*** The data ***
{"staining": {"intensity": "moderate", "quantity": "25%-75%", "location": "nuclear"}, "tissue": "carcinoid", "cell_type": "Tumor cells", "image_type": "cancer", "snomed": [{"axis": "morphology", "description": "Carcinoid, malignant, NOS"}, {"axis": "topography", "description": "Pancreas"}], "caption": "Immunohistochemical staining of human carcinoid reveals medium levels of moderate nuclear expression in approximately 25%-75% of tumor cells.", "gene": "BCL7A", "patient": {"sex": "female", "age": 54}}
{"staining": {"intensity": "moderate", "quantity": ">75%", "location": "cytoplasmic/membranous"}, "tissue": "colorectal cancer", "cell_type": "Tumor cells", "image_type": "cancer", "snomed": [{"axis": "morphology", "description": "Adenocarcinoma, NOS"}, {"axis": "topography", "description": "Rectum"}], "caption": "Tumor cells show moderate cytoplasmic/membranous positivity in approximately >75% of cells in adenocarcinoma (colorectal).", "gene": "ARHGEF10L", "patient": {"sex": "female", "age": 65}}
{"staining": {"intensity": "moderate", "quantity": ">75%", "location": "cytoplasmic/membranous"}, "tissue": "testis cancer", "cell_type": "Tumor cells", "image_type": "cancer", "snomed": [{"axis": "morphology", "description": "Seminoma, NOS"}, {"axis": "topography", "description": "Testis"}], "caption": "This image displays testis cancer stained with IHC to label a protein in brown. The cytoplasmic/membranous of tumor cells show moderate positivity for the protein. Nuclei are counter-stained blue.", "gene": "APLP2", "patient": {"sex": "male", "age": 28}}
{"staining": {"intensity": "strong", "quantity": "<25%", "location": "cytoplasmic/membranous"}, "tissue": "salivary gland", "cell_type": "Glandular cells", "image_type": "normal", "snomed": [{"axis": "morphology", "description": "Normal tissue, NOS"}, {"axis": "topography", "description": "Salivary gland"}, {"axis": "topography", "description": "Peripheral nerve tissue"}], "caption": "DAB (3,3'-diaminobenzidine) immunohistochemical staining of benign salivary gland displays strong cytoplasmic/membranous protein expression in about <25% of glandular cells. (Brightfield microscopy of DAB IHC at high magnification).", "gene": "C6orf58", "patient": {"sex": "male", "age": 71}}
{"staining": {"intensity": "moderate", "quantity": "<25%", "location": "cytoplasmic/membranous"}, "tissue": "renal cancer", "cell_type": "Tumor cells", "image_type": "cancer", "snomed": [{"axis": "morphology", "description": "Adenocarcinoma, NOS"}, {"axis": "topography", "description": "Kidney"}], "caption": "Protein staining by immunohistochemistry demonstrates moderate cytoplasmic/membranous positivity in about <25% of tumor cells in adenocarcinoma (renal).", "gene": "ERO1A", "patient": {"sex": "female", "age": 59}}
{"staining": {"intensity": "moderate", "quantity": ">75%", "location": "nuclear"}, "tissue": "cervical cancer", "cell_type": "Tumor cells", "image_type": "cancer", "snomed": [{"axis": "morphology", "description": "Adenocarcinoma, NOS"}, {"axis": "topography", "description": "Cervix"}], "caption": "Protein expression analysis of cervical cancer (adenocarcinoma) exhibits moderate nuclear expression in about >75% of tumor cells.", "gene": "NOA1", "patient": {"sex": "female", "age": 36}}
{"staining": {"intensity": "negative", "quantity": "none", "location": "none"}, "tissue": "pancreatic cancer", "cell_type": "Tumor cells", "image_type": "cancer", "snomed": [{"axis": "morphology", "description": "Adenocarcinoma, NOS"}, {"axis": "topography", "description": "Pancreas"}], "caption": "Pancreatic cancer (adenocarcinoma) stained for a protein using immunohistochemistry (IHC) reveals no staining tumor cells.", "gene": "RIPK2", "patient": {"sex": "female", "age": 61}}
*** End of The data ***
Task to complete:
Restate every record word for word.

Exercise answer:
{"staining": {"intensity": "moderate", "quantity": "25%-75%", "location": "nuclear"}, "tissue": "carcinoid", "cell_type": "Tumor cells", "image_type": "cancer", "snomed": [{"axis": "morphology", "description": "Carcinoid, malignant, NOS"}, {"axis": "topography", "description": "Pancreas"}], "caption": "Immunohistochemical staining of human carcinoid reveals medium levels of moderate nuclear expression in approximately 25%-75% of tumor cells.", "gene": "BCL7A", "patient": {"sex": "female", "age": 54}}
{"staining": {"intensity": "moderate", "quantity": ">75%", "location": "cytoplasmic/membranous"}, "tissue": "colorectal cancer", "cell_type": "Tumor cells", "image_type": "cancer", "snomed": [{"axis": "morphology", "description": "Adenocarcinoma, NOS"}, {"axis": "topography", "description": "Rectum"}], "caption": "Tumor cells show moderate cytoplasmic/membranous positivity in approximately >75% of cells in adenocarcinoma (colorectal).", "gene": "ARHGEF10L", "patient": {"sex": "female", "age": 65}}
{"staining": {"intensity": "moderate", "quantity": ">75%", "location": "cytoplasmic/membranous"}, "tissue": "testis cancer", "cell_type": "Tumor cells", "image_type": "cancer", "snomed": [{"axis": "morphology", "description": "Seminoma, NOS"}, {"axis": "topography", "description": "Testis"}], "caption": "This image displays testis cancer stained with IHC to label a protein in brown. The cytoplasmic/membranous of tumor cells show moderate positivity for the protein. Nuclei are counter-stained blue.", "gene": "APLP2", "patient": {"sex": "male", "age": 28}}
{"staining": {"intensity": "strong", "quantity": "<25%", "location": "cytoplasmic/membranous"}, "tissue": "salivary gland", "cell_type": "Glandular cells", "image_type": "normal", "snomed": [{"axis": "morphology", "description": "Normal tissue, NOS"}, {"axis": "topography", "description": "Salivary gland"}, {"axis": "topography", "description": "Peripheral nerve tissue"}], "caption": "DAB (3,3'-diaminobenzidine) immunohistochemical staining of benign salivary gland displays strong cytoplasmic/membranous protein expression in about <25% of glandular cells. (Brightfield microscopy of DAB IHC at high magnification).", "gene": "C6orf58", "patient": {"sex": "male", "age": 71}}
{"staining": {"intensity": "moderate", "quantity": "<25%", "location": "cytoplasmic/membranous"}, "tissue": "renal cancer", "cell_type": "Tumor cells", "image_type": "cancer", "snomed": [{"axis": "morphology", "description": "Adenocarcinoma, NOS"}, {"axis": "topography", "description": "Kidney"}], "caption": "Protein staining by immunohistochemistry demonstrates moderate cytoplasmic/membranous positivity in about <25% of tumor cells in adenocarcinoma (renal).", "gene": "ERO1A", "patient": {"sex": "female", "age": 59}}
{"staining": {"intensity": "moderate", "quantity": ">75%", "location": "nuclear"}, "tissue": "cervical cancer", "cell_type": "Tumor cells", "image_type": "cancer", "snomed": [{"axis": "morphology", "description": "Adenocarcinoma, NOS"}, {"axis": "topography", "description": "Cervix"}], "caption": "Protein expression analysis of cervical cancer (adenocarcinoma) exhibits moderate nuclear expression in about >75% of tumor cells.", "gene": "NOA1", "patient": {"sex": "female", "age": 36}}
{"staining": {"intensity": "negative", "quantity": "none", "location": "none"}, "tissue": "pancreatic cancer", "cell_type": "Tumor cells", "image_type": "cancer", "snomed": [{"axis": "morphology", "description": "Adenocarcinoma, NOS"}, {"axis": "topography", "description": "Pancreas"}], "caption": "Pancreatic cancer (adenocarcinoma) stained for a protein using immunohistochemistry (IHC) reveals no staining tumor cells.", "gene": "RIPK2", "patient": {"sex": "female", "age": 61}}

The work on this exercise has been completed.